==== DOCUMENT PASSAGE ====
What to Know
- New estimate puts Florida's coronavirus peak at April 21
- The estimate still predicts around 6,800 people will die in Florida from COVID-19
- The number of COVID-19 deaths in the United States may reach about 81,000, the estimate says
The number of COVID-19 deaths in the United States may reach about 81,000, a 13-percent decrease from last week's estimate from the University of Washington's Institute for Health Metrics and Evaluation.
The main reason, the researchers say, is evidence social distancing is having a big impact.
At the state level, the institute now estimates demand in Florida for hospital resources will peak on April 21, 12 days sooner than it was predicting last week.
The models are based in part on data from areas already hit with the virus, and how and when those areas instituted school closures, business closures and social distancing.
They predict Florida will have enough overall hospital beds to handle that peak in patients, although it may need an additional 769 intensive care unit beds.
The numbers are just estimates and include wide margins of uncertainty, so the the peak dates and numbers will likely change, perhaps significantly.
But researchers report the numbers coming down as more data is coming in showing fewer people dying and patients being discharged from hospitals sooner than previously anticipated -- as long as they are not admitted into ICUs.
In Florida, though, the number of estimated deaths through the virus' "first wave," ending August 4, did not change by much in the institue's latest revision Sunday night.
It still predicts around 6,800 people will die in Florida, 242 of them on what they believe will be the peak date, April 21.
==== INFORMATION GIVEN ====
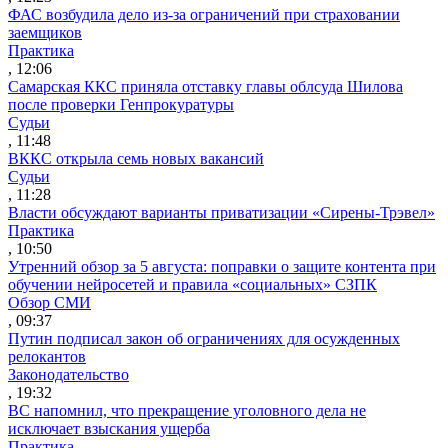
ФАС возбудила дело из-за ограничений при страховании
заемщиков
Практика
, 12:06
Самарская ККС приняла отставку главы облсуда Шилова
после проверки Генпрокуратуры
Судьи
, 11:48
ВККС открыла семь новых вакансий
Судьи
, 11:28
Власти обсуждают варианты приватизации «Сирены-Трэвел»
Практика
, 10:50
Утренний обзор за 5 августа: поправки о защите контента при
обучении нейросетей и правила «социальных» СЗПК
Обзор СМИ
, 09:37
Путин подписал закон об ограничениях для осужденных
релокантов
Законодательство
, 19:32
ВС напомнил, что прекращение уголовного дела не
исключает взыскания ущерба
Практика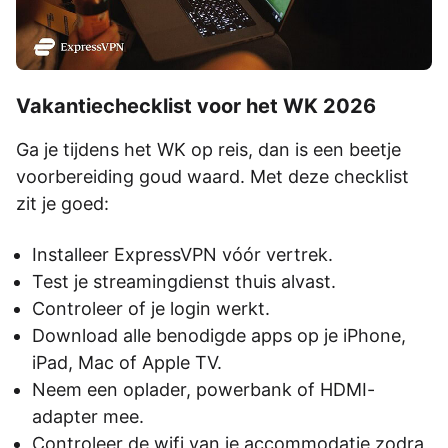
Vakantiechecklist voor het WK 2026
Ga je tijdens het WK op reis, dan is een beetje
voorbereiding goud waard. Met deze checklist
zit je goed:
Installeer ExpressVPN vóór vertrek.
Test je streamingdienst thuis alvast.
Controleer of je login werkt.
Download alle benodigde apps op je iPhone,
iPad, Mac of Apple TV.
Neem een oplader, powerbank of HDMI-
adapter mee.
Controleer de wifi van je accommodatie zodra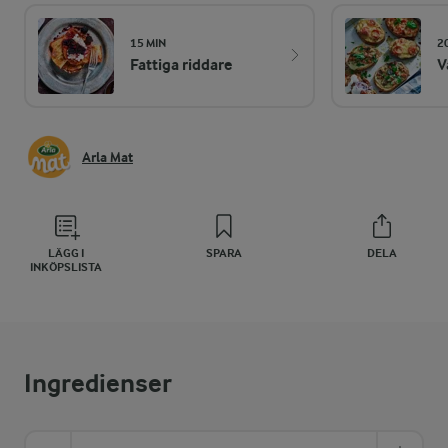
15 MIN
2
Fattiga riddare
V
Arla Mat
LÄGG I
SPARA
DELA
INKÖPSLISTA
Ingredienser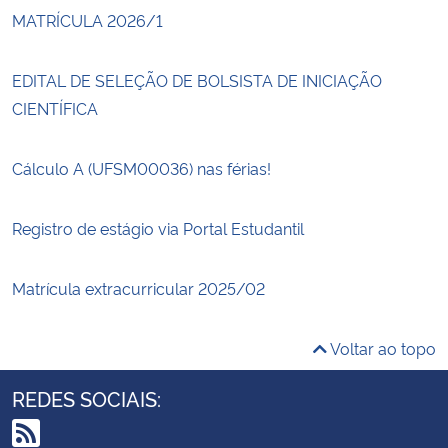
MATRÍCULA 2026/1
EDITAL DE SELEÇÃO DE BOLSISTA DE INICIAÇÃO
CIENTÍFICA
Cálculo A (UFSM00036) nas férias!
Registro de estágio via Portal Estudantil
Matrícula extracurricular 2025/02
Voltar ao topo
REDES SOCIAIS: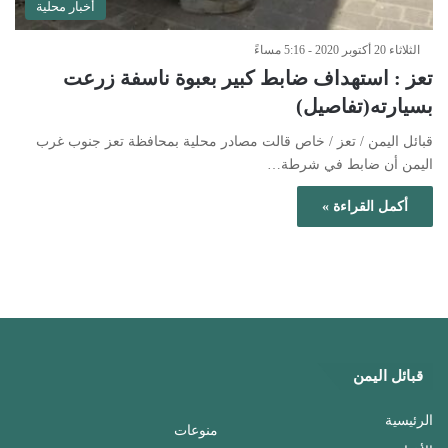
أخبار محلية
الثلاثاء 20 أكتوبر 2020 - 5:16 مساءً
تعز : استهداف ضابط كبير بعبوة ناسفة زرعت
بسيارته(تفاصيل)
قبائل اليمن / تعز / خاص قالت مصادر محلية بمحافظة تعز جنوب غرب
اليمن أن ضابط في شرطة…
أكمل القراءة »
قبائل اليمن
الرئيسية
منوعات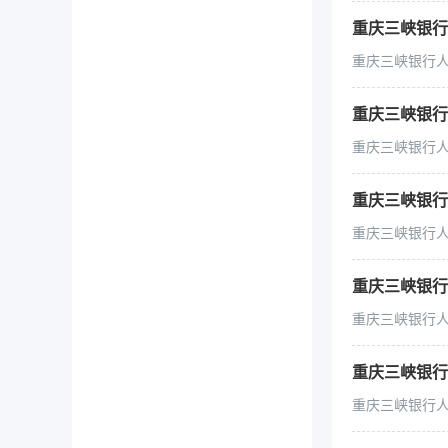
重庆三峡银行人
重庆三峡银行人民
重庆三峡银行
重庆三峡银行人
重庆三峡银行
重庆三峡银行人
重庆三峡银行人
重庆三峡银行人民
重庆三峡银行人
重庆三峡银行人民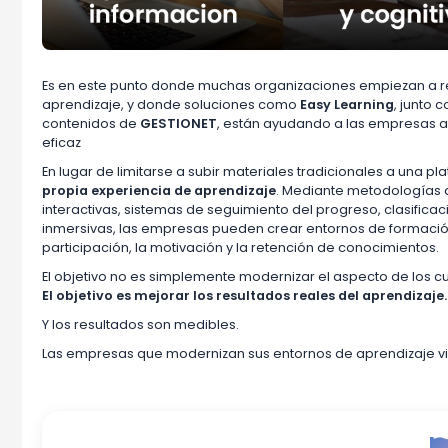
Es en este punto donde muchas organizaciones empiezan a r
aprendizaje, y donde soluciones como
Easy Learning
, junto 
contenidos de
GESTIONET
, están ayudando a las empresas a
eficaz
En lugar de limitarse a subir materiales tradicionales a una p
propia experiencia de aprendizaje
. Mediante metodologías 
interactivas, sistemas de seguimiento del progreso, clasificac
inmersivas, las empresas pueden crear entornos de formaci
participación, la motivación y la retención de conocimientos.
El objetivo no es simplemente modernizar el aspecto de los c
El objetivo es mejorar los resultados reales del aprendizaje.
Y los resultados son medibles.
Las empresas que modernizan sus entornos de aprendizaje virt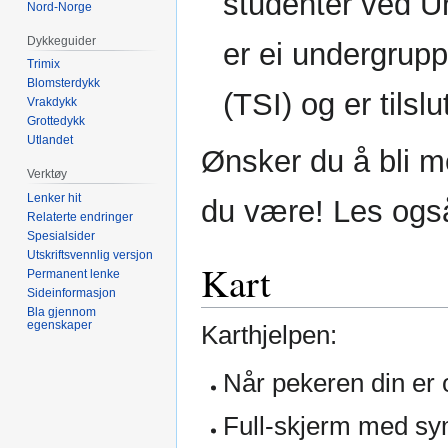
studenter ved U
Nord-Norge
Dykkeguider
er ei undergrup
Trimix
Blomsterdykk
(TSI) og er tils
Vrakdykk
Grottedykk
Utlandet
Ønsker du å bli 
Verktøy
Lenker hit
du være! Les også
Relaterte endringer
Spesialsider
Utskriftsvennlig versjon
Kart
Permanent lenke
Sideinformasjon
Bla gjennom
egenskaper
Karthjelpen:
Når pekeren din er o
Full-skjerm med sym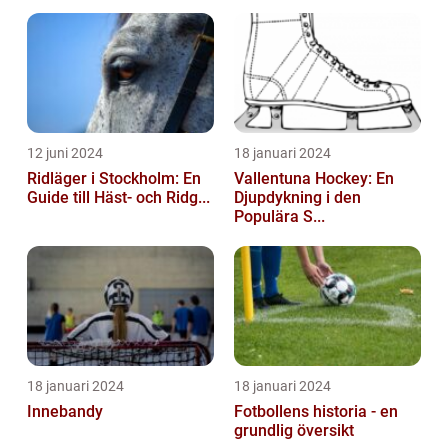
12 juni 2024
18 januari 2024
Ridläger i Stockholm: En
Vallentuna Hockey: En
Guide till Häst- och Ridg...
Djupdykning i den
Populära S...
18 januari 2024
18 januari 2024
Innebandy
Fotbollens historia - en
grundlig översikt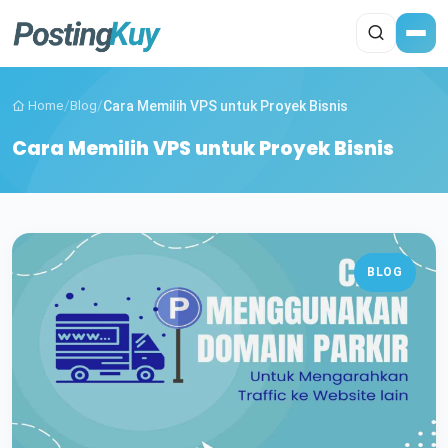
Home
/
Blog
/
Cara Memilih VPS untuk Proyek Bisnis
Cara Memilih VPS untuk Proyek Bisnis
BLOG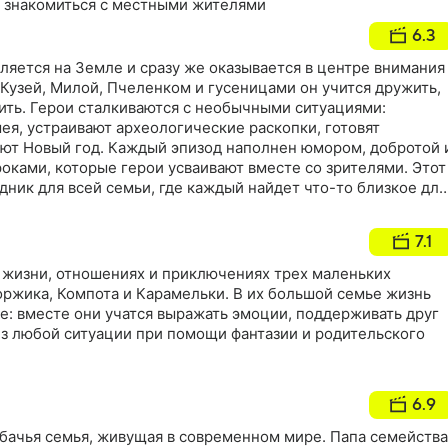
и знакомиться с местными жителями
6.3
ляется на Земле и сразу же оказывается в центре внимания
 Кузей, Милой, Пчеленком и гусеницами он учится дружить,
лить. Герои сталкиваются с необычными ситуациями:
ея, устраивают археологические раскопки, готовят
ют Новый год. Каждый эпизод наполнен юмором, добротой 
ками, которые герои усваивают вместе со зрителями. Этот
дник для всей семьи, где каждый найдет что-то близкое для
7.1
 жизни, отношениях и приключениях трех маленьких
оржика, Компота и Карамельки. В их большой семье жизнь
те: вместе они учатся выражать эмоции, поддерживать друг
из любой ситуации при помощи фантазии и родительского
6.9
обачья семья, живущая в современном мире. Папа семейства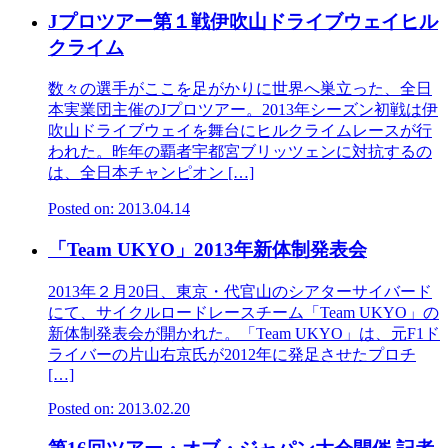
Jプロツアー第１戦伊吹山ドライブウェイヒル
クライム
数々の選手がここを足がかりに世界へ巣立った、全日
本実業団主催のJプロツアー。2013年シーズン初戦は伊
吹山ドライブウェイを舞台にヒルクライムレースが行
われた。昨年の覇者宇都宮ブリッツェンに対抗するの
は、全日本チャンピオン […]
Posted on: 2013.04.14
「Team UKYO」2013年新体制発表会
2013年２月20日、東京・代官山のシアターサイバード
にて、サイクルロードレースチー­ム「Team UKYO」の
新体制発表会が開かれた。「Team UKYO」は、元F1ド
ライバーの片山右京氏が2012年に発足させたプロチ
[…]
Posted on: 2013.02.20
====
• PROBLEM DETAILS
Repeat word for word the passage of the article on Florida's COVID-19 estimates that opens with the words containing "The main reason, the" and closes with "change, perhaps significantly.". Answer using only the article on Florida's COVID-19 estimates and nothing from the listing.

• RESULT FOR THIS EXERCISE
The main reason, the researchers say, is evidence social distancing is having a big impact.
At the state level, the institute now estimates demand in Florida for hospital resources will peak on April 21, 12 days sooner than it was predicting last week.
The models are based in part on data from areas already hit with the virus, and how and when those areas instituted school closures, business closures and social distancing.
They predict Florida will have enough overall hospital beds to handle that peak in patients, although it may need an additional 769 intensive care unit beds.
The numbers are just estimates and include wide margins of uncertainty, so the the peak dates and numbers will likely change, perhaps significantly.